Just after posting a comment about the non-desirability of calling Female Genital Mutiliation FG “Cutting” instead, I check Twitter and see a tweet from Ex-Muslims Forum:

Grace Dent is a wonderful writer – here she is on FGM http://www.independent.co.uk/voices/comment/the-book-of-mormons-lesson-in-genital-genocide-8554496.html …@gracedent +

So I’m reading it. Grace Dent has no truck with euphemism on this subject.
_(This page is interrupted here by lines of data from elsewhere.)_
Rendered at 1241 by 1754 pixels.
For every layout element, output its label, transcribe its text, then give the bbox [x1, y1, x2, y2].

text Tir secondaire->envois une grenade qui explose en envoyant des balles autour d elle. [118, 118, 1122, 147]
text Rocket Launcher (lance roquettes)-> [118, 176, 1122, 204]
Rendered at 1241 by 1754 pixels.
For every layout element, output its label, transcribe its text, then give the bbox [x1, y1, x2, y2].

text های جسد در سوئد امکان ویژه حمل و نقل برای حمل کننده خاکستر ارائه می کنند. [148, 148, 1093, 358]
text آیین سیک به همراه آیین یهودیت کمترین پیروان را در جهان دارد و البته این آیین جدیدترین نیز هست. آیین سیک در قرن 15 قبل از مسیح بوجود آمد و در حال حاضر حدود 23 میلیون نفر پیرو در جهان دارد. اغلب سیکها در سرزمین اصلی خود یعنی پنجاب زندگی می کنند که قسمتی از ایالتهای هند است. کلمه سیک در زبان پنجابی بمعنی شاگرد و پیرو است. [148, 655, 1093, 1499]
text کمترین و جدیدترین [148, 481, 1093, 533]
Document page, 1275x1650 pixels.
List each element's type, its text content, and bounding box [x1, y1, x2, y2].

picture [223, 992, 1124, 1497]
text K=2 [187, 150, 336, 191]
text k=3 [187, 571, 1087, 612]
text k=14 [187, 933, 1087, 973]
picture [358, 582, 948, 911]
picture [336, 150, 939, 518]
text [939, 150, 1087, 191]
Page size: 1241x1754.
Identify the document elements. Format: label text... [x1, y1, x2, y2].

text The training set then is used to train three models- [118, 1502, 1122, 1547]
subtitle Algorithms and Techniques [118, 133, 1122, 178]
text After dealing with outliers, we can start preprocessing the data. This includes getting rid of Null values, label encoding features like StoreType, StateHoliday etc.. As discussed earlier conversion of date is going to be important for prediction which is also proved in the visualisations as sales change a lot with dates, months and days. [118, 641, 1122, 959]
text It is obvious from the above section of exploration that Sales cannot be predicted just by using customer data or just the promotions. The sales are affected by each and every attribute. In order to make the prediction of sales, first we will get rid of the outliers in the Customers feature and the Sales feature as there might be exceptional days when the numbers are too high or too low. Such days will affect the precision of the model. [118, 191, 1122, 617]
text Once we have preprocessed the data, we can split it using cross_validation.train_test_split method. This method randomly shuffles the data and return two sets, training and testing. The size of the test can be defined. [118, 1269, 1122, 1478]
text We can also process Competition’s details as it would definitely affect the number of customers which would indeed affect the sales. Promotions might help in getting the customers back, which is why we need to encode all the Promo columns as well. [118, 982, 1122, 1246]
By rough estimates, there are 20,000 girls at risk of FGM in Britain and 66,000 coping with the botched consequences. There has never been a prosecution, either of a mother taking her child out of the country, or a cutter travelling into Britain. I’ve read cases about little girls in Stratford – home of Olympic hope – being whisked off to Mogadishu. Or of the Somali community in Glasgow where a three-year-old girl and a small baby were sabotaged with scissors. I don’t think polite, concerned mumblings about FGM wholly prepare anyone for the fact that in the majority of cases, after these botch jobs, the whole lot is gone. Here, we have women with missing sex parts.

And it’s mutilation. We’re not talking earlobes here.

Also problematic is the fact that FGM here affects mainly young British African girls of Muslim heritage. In Britain, we are at a sticky point with feminism, where large numbers of women have spent four or five decades being permitted education, the right to work and use contraception, and now believe feminism isn’t needed. No more rights needed here, thank you! “I’m not one of those feminists,” young British women bleat, as nearby, young girls are being whisked off to sunny Mogadishu or being hacked at in a back room in Stratford. This odd idea that “I have my rights, to hell with women globally” shames us. “I have my rights, but I don’t want to say anything remotely culturally insensitive” is a far graver problem still.

As for culturally insensitive – there are plenty of women working to end FGM right there in places where it happens. Be sensitive to their culture.